### GIVEN INSTRUCTION
Which lines in the entries below contain the string "elevation", with matching case? Extract each of them.

### THE INPUT
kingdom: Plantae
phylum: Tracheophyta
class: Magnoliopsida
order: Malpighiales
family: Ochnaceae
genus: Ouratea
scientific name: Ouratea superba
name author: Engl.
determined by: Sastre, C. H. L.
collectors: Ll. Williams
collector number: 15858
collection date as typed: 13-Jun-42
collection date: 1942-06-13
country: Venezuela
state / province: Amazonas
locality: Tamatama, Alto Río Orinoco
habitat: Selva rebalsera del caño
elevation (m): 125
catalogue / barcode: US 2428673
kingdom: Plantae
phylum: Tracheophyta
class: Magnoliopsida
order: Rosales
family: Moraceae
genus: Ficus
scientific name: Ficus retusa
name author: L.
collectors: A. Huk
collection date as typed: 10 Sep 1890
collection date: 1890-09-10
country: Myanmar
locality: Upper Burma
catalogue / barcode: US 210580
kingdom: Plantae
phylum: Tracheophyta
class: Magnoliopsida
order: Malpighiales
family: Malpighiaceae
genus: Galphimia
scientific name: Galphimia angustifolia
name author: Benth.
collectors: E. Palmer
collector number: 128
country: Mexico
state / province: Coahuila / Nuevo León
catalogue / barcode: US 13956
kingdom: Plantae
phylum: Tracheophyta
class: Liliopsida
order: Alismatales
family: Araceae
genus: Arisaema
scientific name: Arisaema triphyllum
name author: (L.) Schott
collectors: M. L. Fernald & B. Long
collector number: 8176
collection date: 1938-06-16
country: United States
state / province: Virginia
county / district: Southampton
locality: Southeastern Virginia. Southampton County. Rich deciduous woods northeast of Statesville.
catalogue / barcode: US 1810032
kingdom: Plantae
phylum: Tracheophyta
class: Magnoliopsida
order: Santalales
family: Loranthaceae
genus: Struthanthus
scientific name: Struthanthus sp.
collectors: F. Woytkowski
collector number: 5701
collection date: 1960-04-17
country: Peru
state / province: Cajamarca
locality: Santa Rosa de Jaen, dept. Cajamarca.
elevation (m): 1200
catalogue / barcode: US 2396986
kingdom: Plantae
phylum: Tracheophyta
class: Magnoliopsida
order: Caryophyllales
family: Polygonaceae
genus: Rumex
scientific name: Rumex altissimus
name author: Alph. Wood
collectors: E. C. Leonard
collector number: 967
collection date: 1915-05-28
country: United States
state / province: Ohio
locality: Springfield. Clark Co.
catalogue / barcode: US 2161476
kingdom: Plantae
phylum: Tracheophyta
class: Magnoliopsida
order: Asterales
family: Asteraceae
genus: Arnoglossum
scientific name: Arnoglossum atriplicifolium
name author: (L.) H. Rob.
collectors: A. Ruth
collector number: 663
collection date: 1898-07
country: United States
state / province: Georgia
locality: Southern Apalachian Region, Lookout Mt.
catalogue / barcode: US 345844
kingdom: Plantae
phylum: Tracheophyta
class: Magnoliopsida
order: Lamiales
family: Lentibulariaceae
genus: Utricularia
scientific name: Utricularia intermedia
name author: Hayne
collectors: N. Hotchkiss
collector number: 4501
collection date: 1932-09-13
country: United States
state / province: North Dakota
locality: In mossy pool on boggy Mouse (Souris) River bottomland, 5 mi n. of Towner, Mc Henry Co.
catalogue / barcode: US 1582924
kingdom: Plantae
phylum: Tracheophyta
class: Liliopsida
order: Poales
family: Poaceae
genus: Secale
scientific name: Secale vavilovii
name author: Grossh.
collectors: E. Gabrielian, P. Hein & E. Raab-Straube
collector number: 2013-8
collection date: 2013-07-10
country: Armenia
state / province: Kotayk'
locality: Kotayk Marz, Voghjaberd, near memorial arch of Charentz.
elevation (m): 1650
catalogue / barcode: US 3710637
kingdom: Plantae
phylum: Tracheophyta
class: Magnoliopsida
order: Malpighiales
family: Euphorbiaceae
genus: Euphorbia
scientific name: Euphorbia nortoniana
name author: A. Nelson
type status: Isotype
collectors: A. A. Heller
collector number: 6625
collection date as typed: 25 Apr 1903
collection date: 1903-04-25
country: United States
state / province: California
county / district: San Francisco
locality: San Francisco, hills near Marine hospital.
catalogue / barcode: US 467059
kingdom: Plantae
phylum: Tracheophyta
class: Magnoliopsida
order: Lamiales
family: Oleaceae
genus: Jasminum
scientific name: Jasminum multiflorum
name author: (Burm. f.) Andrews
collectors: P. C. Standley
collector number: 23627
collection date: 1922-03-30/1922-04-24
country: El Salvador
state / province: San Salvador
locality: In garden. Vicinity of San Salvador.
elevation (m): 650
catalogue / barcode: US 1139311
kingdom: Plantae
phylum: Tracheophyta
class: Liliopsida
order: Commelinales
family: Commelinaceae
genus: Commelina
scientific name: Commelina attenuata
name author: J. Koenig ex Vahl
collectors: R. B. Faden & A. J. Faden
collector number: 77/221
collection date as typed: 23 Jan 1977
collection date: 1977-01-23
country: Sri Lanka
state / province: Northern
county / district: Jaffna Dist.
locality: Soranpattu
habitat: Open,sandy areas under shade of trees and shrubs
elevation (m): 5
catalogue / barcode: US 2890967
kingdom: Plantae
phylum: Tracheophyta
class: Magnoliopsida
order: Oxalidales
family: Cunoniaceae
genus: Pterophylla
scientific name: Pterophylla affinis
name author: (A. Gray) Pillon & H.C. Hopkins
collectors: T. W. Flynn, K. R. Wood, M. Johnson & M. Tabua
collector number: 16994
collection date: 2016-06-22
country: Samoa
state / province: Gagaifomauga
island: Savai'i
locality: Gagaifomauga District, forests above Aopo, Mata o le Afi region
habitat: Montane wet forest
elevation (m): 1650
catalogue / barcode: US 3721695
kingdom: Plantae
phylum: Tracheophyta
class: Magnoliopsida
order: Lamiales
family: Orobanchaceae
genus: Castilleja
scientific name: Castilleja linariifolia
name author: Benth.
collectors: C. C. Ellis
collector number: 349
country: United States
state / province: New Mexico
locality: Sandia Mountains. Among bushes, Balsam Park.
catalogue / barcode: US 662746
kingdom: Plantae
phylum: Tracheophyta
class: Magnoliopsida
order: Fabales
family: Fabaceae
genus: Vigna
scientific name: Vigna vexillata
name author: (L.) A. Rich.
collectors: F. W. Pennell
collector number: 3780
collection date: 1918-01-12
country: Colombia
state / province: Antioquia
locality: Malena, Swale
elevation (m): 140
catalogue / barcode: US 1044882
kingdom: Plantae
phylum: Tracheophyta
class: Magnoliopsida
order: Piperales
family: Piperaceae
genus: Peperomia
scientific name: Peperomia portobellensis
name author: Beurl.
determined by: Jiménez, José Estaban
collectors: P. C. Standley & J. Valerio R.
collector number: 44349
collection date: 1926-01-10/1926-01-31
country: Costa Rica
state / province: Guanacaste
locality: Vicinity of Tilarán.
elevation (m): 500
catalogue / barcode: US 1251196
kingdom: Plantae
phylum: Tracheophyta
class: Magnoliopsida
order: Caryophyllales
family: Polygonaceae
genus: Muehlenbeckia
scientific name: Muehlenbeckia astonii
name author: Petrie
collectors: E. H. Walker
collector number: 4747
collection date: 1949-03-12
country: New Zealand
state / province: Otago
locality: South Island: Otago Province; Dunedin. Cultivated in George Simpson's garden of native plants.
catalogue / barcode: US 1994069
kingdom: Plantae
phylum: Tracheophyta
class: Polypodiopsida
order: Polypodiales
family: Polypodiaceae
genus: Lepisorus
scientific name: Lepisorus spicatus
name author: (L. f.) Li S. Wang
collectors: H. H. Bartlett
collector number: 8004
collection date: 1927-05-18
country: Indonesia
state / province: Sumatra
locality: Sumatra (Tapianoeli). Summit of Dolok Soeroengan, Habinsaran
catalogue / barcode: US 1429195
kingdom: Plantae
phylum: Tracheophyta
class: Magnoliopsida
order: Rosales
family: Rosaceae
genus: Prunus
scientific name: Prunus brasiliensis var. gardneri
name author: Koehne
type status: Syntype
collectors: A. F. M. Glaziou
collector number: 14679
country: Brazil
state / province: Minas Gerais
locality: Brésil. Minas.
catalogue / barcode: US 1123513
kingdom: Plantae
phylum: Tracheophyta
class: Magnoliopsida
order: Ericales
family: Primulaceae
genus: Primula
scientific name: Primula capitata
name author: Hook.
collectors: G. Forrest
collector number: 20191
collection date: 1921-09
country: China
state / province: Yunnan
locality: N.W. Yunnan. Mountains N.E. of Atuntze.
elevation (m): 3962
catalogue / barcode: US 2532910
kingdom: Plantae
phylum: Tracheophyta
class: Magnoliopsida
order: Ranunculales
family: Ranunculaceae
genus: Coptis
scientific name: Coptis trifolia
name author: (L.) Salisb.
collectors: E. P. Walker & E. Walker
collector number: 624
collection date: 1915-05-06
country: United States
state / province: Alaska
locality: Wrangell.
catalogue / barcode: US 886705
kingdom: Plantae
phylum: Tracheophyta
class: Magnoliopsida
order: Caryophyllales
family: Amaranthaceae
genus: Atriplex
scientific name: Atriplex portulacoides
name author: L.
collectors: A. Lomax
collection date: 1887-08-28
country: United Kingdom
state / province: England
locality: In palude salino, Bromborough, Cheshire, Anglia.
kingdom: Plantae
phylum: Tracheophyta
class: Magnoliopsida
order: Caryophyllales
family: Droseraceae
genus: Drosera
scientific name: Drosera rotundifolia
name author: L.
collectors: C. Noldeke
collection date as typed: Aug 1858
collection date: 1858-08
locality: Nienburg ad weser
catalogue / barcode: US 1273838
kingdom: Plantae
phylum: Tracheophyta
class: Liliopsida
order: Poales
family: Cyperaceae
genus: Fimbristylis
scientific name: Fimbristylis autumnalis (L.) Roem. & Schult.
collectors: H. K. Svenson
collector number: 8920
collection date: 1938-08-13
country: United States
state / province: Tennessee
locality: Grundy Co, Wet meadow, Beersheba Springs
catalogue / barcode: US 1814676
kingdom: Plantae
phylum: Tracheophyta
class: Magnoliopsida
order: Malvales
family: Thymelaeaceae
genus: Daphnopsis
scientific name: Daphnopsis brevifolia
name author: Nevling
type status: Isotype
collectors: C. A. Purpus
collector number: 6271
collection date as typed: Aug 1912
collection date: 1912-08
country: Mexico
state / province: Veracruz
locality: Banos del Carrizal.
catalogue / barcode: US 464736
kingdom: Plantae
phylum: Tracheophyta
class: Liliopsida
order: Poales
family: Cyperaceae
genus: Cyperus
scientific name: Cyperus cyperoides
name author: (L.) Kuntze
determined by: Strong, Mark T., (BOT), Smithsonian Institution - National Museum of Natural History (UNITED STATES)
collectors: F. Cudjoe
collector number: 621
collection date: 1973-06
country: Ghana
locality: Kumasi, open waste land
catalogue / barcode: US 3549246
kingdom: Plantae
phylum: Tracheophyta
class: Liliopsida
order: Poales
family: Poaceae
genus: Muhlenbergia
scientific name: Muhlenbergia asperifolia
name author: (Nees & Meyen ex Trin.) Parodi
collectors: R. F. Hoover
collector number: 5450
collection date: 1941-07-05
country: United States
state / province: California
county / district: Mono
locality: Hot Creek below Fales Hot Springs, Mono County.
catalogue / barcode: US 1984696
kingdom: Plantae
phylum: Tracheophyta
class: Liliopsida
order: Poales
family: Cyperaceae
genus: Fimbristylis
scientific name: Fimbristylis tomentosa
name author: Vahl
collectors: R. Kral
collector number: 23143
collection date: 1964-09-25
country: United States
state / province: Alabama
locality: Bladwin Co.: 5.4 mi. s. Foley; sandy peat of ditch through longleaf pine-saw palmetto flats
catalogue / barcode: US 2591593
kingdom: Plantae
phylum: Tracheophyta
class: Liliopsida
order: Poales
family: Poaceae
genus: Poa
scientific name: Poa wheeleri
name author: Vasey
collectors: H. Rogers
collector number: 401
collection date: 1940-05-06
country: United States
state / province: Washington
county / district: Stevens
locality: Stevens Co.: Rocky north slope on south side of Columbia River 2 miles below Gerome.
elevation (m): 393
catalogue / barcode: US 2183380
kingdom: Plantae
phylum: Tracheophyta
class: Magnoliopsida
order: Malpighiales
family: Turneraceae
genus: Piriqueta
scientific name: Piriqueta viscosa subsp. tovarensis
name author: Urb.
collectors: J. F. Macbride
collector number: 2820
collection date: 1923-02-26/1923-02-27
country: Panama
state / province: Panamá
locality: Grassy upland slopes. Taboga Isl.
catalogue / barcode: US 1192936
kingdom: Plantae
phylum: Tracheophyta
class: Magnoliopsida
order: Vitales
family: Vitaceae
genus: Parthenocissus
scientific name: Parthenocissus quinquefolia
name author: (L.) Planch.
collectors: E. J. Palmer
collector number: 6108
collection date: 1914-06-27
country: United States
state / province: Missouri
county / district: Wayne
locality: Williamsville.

### FULL ANSWER
elevation (m): 125
elevation (m): 1200
elevation (m): 1650
elevation (m): 650
elevation (m): 5
elevation (m): 1650
elevation (m): 140
elevation (m): 500
elevation (m): 3962
elevation (m): 393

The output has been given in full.